[Passage provided]:
------------------------
# Which UTV??



## ALLBEEF (Dec 18, 2008)

I'm looking at buying a Rhino, Mule, Gator, Prowler or something similar. Give me all opinions and suggestions on where to buy.

Goint to use it to hunt, trail ride and use on farm.


thanks


----------



## DubyaT (Dec 18, 2008)

I have a Mule trans  4 seater.  Great around the farm.  Only goes 25 mph or so.     Dont fit in the bed of a truck and is not great for trail riding..   I love it but it is not like a Rhino or Ranger.  My neighbor has a new Gator and loves it.  What are you planning on using it for.  Will you ever go trail riding with other folks with 4 wheelers?    We bought 3 and got a 5% discount and no tax for farm.    I think if you give a description on what you want out of one you will get some good feedback.


----------



## ALLBEEF (Dec 18, 2008)

Thanks! I'll edit my 1st post.


----------



## Randy (Dec 18, 2008)

Here is a good review of the best.  There seem to be good and bad with each.  Personally I would like a good look at the Honda.  Maybe because I have a Honda ATV but I really have been happy with Honda products.

http://www.biggamehunt.net/sections...-Fathers-Gator-2008-UTV-Roundup-01280812.html


----------



## ALLBEEF (Dec 18, 2008)

Thanks Guys keepem' comin'!


----------



## ALLBEEF (Dec 19, 2008)

ttt


----------



## bear-229 (Dec 19, 2008)

look more than what you are going to use it for. i mean who is going to be in it. riding 3 people in a rhino would not be fun. so if you need a bench seat (like me) that limits your options BIG time.
i have not bought one yet but leaning to a ranger.

another one that i have been looking at lately, although it is bucket seats, are the jap mini trucks. they have a 660 cc engine, full cab, and can get ac for about 5500


----------



## Ihunt (Dec 20, 2008)

I have a Polaris Sportsman 6x6.It's bigger than the standard 4 wheelers,smaller than the mules etc.,and still gets around in the woods.It has a bed on it and it can be shifted in 6 wheel drive.I used to hog hunt with dogs and at one time we had 5 people on it and 5 dogs in a dog box that was in the bed.One of the "people" was the 2006 Ms.Hooters U.S.A. It is a great machine but I'm sure some of the others are also. Good Luck


----------



## Pastor B (Dec 21, 2008)

I bought a Kubota RTV, what a machine! It's diesel & 4 wd, tops out around 25/26 mph. I tow mine to lease and use it on  71 acres we own its great, don't know why I waited so long to get one, I can move multiple stands at a time. Struggling finding the right rifle holder and think it would be a good purchase for a "ramp" cause lifting deer/pigs into the back can be a little bit of a chore by yourself. Very pleased with mine and know it'll last many years to come.


----------



## ALLBEEF (Dec 24, 2008)

Thanks guys!


----------



## kentuckychuck (Dec 24, 2008)

*rhino*

Bought a rhino for hunting/feeding think its the best.  Had a Mule years ago it doesnt compare.  Bought a Polaris 4 seater also this year its great for the family and just joy riding on but its to long for in the woods (no turn radius on 4 seaters).  Good luck with your purchase.


----------



## jkoch (Dec 24, 2008)

I have had my Polaris Ranger since '02. Never had a problem with it.It is the 500cc version, I was the first in our club to have one, now there is 6 of them in camp. IMO about as close as you can get to the best of both worlds (work and play).
------------------------
[Record set]:
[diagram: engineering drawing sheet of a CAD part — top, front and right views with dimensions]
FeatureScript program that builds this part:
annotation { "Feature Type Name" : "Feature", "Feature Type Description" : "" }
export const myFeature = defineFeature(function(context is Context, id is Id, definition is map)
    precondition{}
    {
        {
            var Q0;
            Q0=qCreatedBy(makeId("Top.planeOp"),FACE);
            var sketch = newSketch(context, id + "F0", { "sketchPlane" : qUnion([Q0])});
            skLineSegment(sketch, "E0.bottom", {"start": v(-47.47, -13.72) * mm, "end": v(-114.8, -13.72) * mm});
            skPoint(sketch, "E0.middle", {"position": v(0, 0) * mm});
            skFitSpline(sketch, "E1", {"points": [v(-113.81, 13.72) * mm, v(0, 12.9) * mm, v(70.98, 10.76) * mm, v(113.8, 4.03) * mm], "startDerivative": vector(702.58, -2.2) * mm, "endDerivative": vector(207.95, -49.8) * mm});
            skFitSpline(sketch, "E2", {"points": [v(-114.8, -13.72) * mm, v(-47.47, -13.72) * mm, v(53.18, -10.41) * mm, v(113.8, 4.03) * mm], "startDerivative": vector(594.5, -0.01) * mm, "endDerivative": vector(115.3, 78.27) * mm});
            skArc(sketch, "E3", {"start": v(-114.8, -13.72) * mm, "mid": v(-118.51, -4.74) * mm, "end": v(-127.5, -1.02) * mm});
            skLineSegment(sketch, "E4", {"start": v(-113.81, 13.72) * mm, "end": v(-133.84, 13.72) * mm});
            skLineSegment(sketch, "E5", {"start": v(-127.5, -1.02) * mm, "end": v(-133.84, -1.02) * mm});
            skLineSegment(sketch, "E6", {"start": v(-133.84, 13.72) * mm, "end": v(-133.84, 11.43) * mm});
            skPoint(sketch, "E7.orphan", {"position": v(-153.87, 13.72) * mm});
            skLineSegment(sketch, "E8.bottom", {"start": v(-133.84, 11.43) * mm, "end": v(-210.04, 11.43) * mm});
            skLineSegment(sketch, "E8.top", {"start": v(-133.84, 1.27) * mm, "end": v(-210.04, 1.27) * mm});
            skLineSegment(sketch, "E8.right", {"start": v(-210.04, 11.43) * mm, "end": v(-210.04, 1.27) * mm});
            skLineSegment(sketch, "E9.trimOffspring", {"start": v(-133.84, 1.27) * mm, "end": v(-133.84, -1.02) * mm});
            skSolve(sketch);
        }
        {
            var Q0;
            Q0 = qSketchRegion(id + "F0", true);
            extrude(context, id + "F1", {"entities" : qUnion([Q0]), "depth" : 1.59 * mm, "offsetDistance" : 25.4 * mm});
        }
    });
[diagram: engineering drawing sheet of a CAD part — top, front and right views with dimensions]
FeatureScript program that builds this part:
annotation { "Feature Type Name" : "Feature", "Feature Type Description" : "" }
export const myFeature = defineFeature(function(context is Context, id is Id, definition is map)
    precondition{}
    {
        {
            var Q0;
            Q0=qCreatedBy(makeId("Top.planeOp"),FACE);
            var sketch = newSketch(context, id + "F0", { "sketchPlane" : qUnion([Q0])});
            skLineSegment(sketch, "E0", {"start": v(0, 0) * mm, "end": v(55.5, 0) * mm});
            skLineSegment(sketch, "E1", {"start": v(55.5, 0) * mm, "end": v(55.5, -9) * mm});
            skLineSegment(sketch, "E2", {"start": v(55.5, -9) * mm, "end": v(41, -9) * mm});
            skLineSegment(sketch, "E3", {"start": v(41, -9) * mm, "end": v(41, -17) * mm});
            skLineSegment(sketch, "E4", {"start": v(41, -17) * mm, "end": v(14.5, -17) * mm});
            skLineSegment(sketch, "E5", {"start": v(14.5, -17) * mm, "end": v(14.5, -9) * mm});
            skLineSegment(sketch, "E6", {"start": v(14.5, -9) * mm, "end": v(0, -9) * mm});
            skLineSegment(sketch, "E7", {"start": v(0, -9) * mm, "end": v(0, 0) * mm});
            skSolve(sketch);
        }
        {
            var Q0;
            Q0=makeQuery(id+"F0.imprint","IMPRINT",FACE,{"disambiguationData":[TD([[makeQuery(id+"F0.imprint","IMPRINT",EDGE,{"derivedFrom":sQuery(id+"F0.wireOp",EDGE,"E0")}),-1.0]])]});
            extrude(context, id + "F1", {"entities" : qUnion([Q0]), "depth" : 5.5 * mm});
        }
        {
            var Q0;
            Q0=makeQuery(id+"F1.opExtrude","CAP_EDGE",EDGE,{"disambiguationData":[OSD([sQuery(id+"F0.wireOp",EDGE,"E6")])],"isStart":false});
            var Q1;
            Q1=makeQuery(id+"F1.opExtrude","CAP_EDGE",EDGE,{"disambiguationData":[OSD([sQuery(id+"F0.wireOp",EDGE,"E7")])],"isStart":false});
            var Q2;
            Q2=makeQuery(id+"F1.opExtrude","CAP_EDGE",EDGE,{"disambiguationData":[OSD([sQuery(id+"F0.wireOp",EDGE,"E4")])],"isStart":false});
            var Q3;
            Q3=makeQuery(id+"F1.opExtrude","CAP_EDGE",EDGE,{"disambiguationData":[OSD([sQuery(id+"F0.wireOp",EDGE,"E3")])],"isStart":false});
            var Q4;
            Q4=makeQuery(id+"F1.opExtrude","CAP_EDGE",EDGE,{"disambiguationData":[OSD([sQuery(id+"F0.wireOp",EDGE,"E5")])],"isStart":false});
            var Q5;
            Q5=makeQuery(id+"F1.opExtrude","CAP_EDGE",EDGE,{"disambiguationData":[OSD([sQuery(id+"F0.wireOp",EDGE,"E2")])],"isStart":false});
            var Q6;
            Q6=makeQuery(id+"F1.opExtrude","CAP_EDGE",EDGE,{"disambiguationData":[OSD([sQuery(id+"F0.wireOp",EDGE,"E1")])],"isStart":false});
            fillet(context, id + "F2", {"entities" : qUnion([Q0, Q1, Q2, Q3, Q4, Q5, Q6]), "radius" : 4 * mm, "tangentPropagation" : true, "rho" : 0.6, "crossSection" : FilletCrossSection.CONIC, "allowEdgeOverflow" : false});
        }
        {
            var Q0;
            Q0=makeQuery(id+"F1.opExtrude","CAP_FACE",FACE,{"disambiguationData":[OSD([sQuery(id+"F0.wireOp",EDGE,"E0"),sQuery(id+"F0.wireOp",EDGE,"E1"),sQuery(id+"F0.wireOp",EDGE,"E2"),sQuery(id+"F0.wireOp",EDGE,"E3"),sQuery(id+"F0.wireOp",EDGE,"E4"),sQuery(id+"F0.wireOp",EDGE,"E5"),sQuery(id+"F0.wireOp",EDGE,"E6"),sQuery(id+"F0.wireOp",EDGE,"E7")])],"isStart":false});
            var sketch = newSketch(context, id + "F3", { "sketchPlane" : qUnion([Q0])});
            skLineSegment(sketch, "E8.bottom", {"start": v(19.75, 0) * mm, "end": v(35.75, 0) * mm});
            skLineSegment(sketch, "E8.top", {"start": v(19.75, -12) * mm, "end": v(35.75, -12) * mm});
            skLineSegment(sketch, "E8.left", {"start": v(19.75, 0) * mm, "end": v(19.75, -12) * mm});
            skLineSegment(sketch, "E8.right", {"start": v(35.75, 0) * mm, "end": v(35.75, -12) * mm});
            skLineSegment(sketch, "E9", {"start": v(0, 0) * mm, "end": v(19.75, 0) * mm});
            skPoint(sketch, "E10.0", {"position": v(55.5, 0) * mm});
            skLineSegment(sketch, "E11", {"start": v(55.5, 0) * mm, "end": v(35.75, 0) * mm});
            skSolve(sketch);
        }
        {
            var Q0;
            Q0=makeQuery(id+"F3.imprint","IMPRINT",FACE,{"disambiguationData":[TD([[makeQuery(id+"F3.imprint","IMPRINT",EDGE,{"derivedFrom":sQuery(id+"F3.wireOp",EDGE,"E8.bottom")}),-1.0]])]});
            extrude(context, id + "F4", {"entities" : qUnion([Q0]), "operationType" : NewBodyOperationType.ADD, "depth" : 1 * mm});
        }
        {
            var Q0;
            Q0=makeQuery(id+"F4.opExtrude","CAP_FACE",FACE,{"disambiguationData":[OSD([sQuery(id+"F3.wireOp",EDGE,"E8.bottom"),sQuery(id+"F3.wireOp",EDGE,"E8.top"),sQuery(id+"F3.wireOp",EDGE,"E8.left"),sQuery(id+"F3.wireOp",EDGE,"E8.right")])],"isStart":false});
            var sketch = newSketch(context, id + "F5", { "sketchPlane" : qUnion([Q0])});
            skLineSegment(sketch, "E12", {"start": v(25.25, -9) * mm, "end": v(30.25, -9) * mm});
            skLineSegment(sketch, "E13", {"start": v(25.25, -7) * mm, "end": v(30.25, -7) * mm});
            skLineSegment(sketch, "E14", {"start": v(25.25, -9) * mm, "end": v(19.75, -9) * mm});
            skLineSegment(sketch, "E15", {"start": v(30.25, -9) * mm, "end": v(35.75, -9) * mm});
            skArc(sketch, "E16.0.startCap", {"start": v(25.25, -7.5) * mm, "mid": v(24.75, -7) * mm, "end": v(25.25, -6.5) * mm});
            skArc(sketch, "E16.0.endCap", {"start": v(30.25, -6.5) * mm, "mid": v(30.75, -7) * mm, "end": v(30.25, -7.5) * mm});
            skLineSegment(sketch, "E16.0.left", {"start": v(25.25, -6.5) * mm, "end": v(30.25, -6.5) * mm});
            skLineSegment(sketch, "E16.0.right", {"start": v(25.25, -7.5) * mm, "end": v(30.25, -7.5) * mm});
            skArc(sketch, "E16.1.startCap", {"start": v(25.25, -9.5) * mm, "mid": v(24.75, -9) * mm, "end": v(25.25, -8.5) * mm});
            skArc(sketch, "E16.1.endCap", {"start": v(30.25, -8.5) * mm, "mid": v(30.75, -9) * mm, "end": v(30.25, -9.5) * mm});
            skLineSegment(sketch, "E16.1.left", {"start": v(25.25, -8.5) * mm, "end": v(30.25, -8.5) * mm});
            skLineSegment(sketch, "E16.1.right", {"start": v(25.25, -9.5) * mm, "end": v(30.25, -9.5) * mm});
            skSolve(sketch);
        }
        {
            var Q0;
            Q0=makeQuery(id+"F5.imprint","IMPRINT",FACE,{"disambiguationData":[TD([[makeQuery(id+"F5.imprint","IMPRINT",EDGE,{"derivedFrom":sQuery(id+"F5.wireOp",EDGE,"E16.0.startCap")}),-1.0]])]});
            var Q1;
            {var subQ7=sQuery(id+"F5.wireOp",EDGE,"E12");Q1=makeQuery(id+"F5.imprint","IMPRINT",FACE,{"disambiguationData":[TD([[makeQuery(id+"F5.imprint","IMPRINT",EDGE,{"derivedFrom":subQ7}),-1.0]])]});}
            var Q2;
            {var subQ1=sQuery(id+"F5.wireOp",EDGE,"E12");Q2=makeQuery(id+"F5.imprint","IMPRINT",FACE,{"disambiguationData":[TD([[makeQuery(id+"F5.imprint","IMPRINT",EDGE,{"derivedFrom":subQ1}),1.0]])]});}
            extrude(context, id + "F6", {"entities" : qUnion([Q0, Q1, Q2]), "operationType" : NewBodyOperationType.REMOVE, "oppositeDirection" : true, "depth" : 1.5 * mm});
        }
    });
------------------------
[Actions to take]:
1/ Decide whether each statement agrees with the UTV thread, answering yes or no and quoting the deciding words: (a) DubyaT's Mule fits in the bed of a truck; (b) Pastor B's Kubota RTV runs on diesel; (c) jkoch's Polaris Ranger is the 500cc version.
2/ Please pick up the forum thread about choosing a UTV and carry it on past its final post.
The records have no connection to the forum thread about choosing a UTV.

[Answers to the problems]:
1/
(a) No: "Dont fit in the bed of a truck"
(b) Yes: "It's diesel & 4 wd"
(c) Yes: "It is the 500cc version"

2/
----------



## Cwill15 (Dec 24, 2008)

If you are going to use it for hunting and trail riding I would say the rhino. I have a Gator hpx and I like it for hunting and riding around but it is just too big for most fourwheeler trails. The rhino will make it through the smaller trails. I seen one of the 700s pull a fullsize chevy out of a hole that it was stuck in pretty good.


----------



## Razor Blade (Dec 28, 2008)

I have a rhino , i think its the best " all around " . It will take you almost anywhere you want to go , it will carry about 400-500 pounds in the back . You can trail ride with it . I carried mine to Durham Town 2 years ago , and had a blast ,  just  watch which trails you go on , some trails are not wide enough for it . So what if it will not carry as much as some other machines , that just means you get to ride for another trip around the farm . I looked at all the other machines out there when i bought mine . This one for me , best suited my needs . It will carry all you need to hunt , or just joy ride . Around the farm it will do anything the others will do , except tote  over 400 pounds . SCOTT


----------



## DubyaT (Dec 29, 2008)

If I was going to buy something I would probably get the Ranger.   I have a mule trans 4 seater,  On trail rides it is way to long and slow.  We usually let the women ride in it with the cooler and the guys ride the atvs..   25mph. But it is great for the family and around the farm.  Ranger has a bench seat and can keep up with the atvs.  I dont know anyone who has the new honda.  The Rhino has the bucket seats.


----------



## jeremyoo7 (Dec 30, 2008)

I have Two of the Rhino 450 and they are great.
I use them for hunting and around the house.  They will go any where you want to take them.  I looked at all of them and 
don't regret my decision.


----------



## stefan carter (Apr 2, 2009)

i love my polaris ranger i run dogs in it move hog traps /feed up /pull my welder around the shop
give it a bath and take the family for a ride the bench seat is what makes it a little better than the rhino and it does not turn over as easy as the rhino


----------



## ArmyTaco (May 27, 2009)

I would say Rhino as well. I have a Grizzly and beat the snot out of it and it does great. They use the same platform as far as engine and trans. There are alot of mods you can do to them as well.


----------



## Groundcheck (May 27, 2009)

I have had a Polaris Ranger Crew for a year and a half now.  I have had absolutley no issues.  There is no doubt in my mind that the Ranger is the best combination of farm, work, hunting, etc.. on the market.  If you need two seats I highly recommend the Crew over the Transmule.  Got any questions let me know.


----------



## ArmyTaco (May 27, 2009)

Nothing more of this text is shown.